WHAT HAPPENED? Ultimately, Walt and his designers (including Disney Legends Claude Coats and John Hench) mutually agreed that there was simply something unappetizing about the mountain, sickly sweet and seemingly melting in the California sun. Candy Mountain was canned, and Matterhorn Bobsleds stands as a sort of conceptual “replacement.” When Disneyland Paris's version of the Storybookland Canal Boats – Le Pays des Contes de Fées – opened in 2004, it didn't feature a Candy Mountain, either, though it does have Wizard of Oz as its finale!
Interestingly, when Disney California Adventure had its grand re-opening in June 2012, part of its brand new, 1923-Los-Angeles-themed Buena Vista Street was the Trolley Treats confectionary… featuring a working model of Candy Mountain its window – a "sweet" nod to the never-built ride!
6 and 7. EPCOT Center Mountains
When EPCOT Center opened in 1982, its World Showcase was a brave new concept – a permanent, cultural World's Fair of pavilions dedicated to cuisine, culture, and couture from countries around the world. Part of the brilliance of that World's Fiar model, Disney had solicited countries to sponsor, staff, and supply their respective pavilions, but zero governments bought into the concept. Instead, the eight pavilions representing Mexico, China, Germany, the USA, Japan, France, the UK, and Canada were sponsored by private companies from each country.
Even with eight pavilions, World Showcase wasn't even half full, with ten empty plots set aside for future countries.
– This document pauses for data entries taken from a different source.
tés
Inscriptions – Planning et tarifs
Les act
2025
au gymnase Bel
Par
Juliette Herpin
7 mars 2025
In the park's first year, it advertised pavilions dedicated to Spain, Equatorial Africa, and Israel as "coming soon" in official print media, but all three were cancelled. Morocco joined World Showcase in 1984, then Norway in 1988. But since then, no other pavilions have made their way to World Showcase. But Disney did try...
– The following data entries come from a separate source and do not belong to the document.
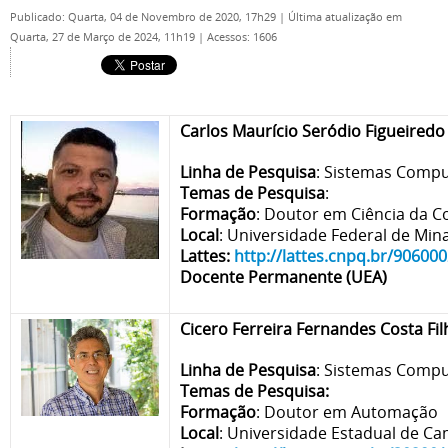
Publicado: Quarta, 04 de Novembro de 2020, 17h29
|
Última atualização em
Quarta, 27 de Março de 2024, 11h19
|
Acessos: 1606
Carlos Maurício Seródio Figueiredo
Linha de Pesquisa
: Sistemas Compu
Temas de Pesquisa
:
Formação
: Doutor em Ciência da 
Local
: Universidade Federal de Min
Lattes:
http://lattes.cnpq.br/9060
Docente Permanente (UEA)
Cicero Ferreira Fernandes Costa Fil
Linha de Pesquisa
: Sistemas Compu
Temas de Pesquisa:
Formação
: Doutor em Automação
Local
: Universidade Estadual de C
In 1989, an official project prospectus, Disney offered their final version of a Switzerland pavilion (to be located between Italy and Germany) to management, international dignitaries, and potential sponsors. A charming Swiss village would, of course, contain woodcarving, candy, and cuckoo clock shops, but the main draw would've been unprecedented: a supersized, 192-foot-tall version of Disneyland's Matterhorn featuring enhanced showscenes and run-ins with the dreaded Abominable Snowman.
(Interestingly, since Walt Disney World's Space Mountain was a recreation of Disneyland's original Matterhorn, Disney World's Matterhorn would now feature the track layout developed for Disneyland's Space Mountain, effectively flipping the rides' layouts!)
The concept must've gotten Disney Imagineers thinking, because it was around the same time that another mountain project was considered: the addition of a Mount Fuji roller coaster in the park's Japan pavilion. It's said that this high-speed coaster ride through the mountain would've included face-to-flames encounters with Japanese dragons roosting inside the peak.
WHAT HAPPENED? Ultimately, neither project moved forward, and you can likely assume the reason: as with most of EPCOT Center's closed or never-built attractions, it all comes down to funding. (Though it may only be an urban legend, insiders also suggest that longtime Disney Parks sponsor Kodak wasn't happy about the idea of Mount Fuji, fearing it may be seen as an endorsement of their competitors, Fujifilm... At least some stories say that it was the looming threat of a Mount Fuji that compelled Kodak to finance the redesign of Epcot's Disaster File: Journey into YOUR Imagination. Whoops.) The good news is that both mountains probably spurred the design of another Modern Marvel: Expedition Everest.